İsrail ile İran arasında süregelen gerilim, son zamanlarda bazı yumuşamalar göstermiş olsa da, iki taraf arasında sert söylemler ve askeri tehditler devam etmekte. Özellikle İran, İsrail’in gerçekleştirdiği saldırılara karşılık olarak olası misillemeler yapma niyetinde olduğunu açıkça belirtiyor.
İran Meclisi Ulusal Güvenlik Komisyonu Üyesi İsmail Kevseri, İsrail’e yönelik bir askeri yanıt hakkında önemli açıklamalarda bulundu.
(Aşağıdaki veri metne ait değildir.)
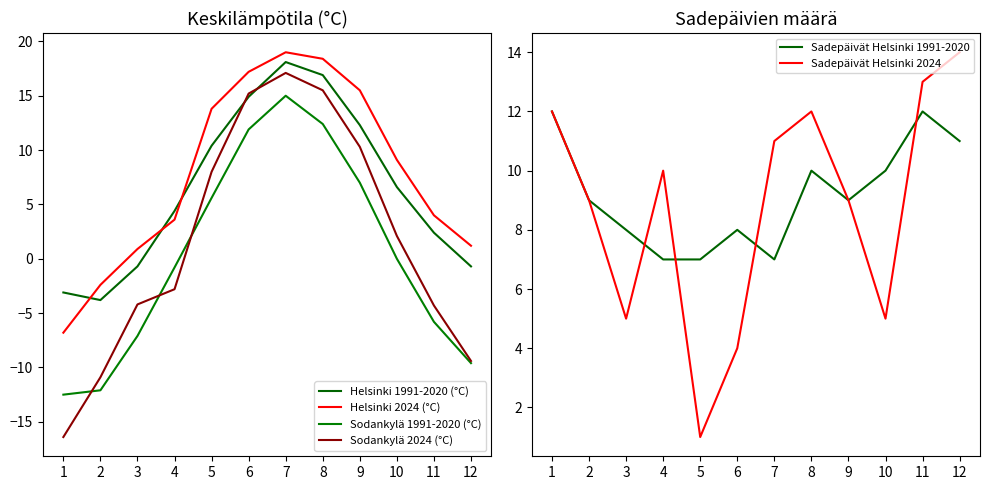

Rank the series by their maximum value, from highest to lowest.

Helsinki 2024 (°C), Helsinki 1991-2020 (°C), Sodankylä 2024 (°C), Sodankylä 1991-2020 (°C), Sadepäivät Helsinki 2024, Sadepäivät Helsinki 1991-2020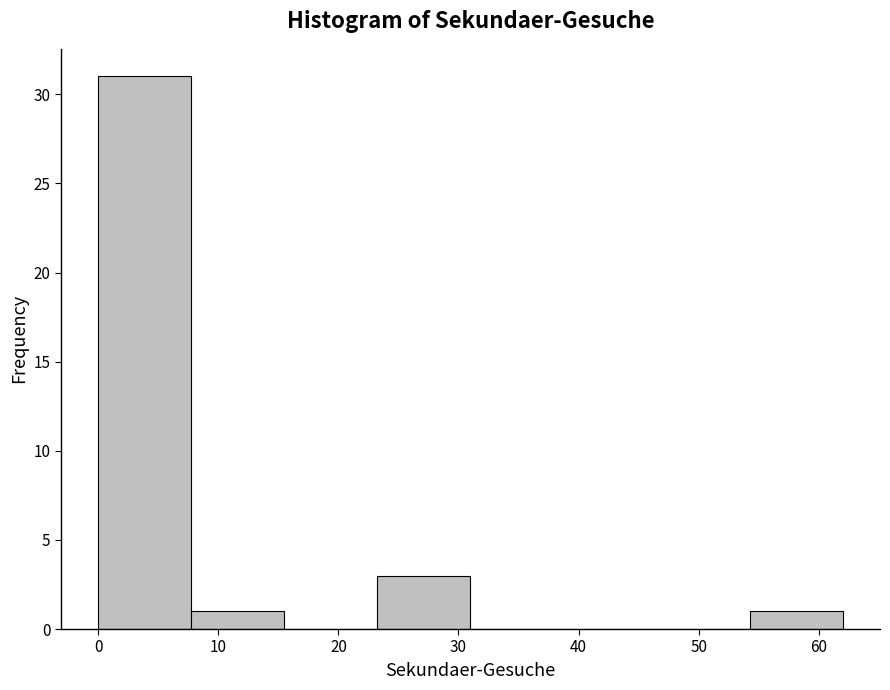

What is the height of the bar covering 54 to 62 on the x-axis? Neither the bar edges nor the heights are printed on the chart, so give them approximately, as read against the axes.

1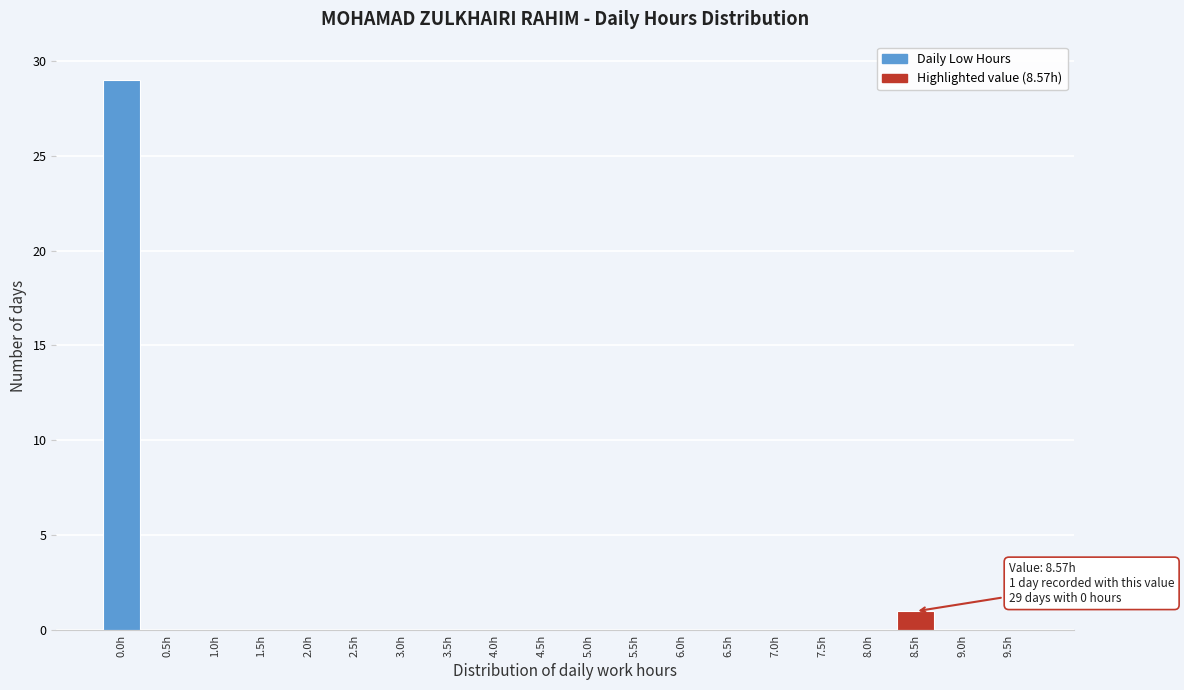

Reading left to right, extract all data points from this chart.

0.0h=29	0.5h=0	1.0h=0	1.5h=0	2.0h=0	2.5h=0	3.0h=0	3.5h=0	4.0h=0	4.5h=0	5.0h=0	5.5h=0	6.0h=0	6.5h=0	7.0h=0	7.5h=0	8.0h=0	8.5h=1	9.0h=0	9.5h=0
Kevseri, yapılan görüşmelerle birlikte Siyonist İsrail rejimine karşı verilecek askeri karşılığın nihayetlendirilmiştir. Bu konuda Ulusal Güvenlik Konseyi’nin tüm üyeleri arasında bir fikir birliğine varılmıştır.
Kevseri’nin açıklamalarında dikkat çeken bir diğer nokta ise, verilen yanıtın gelecekte gerçekleştirilecek bir operasyonun daha yıkıcı olacağına dair ifadeleri. “Bu kararın ne zaman hayata geçirileceği, tamamen silahlı kuvvetlerimizin kararına bağlıdır. Planlamalar yapılmakta ve operasyonun zamanlaması üzerinde çalışılmaktadır,” ifadelerini kullandı. Ayrıca, bu operasyonda bölgedeki direniş güçleri ile ortak hareket edeceklerini de belirtti.
İran hükümeti içinden gelen açıklamalara atıfta bulunan Kevseri, bazı yetkililerin İsrail’e yanıt verilmemesi yönündeki görüşlerini eleştirdi. Ancak, bu kişilerin alınacak kararda bir rolü olmadığını vurguladı. “Siyonist İsrail rejiminin askeri yanıtı, Ulusal Güvenlik Konseyi’nde alınmaktadır ve bu bağlamda herhangi bir hükûmet yetkilisinin etkisi bulunmamaktadır” dedi.
Bunun yanı sıra, İsrail’in İran’a yönelik saldırısının ardından, Tahran yönetimi uluslararası hukuk çerçevesinde kendi meşru müdafaa hakkını kullanacaklarını da açıkladı. Kevseri, düşmanın İran’a karşı büyük hatalar yaptığını ve bu durumun artık cevap verme hakkının doğduğunu öne sürdü. “Biz, bu durumda Siyonist rejime karşı yeni bir operasyon düzenleyebiliriz. Bu, en doğal hakkımızdır ve ileride Siyonist rejime yanıt vermek için kesin olarak harekete geçeceğiz,” diye ekledi.
Sonuç olarak, İran ve İsrail arasındaki gerginlik devam ederken, özellikle İran tarafından atılacak adımların dikkatle takip edilmesi gerekiyor. Hem askeri stratejiler hem de uluslararası hukuk çerçevesinde ortaya çıkacak durumlar, bölgedeki güvenlik dengelerini etkileyecektir.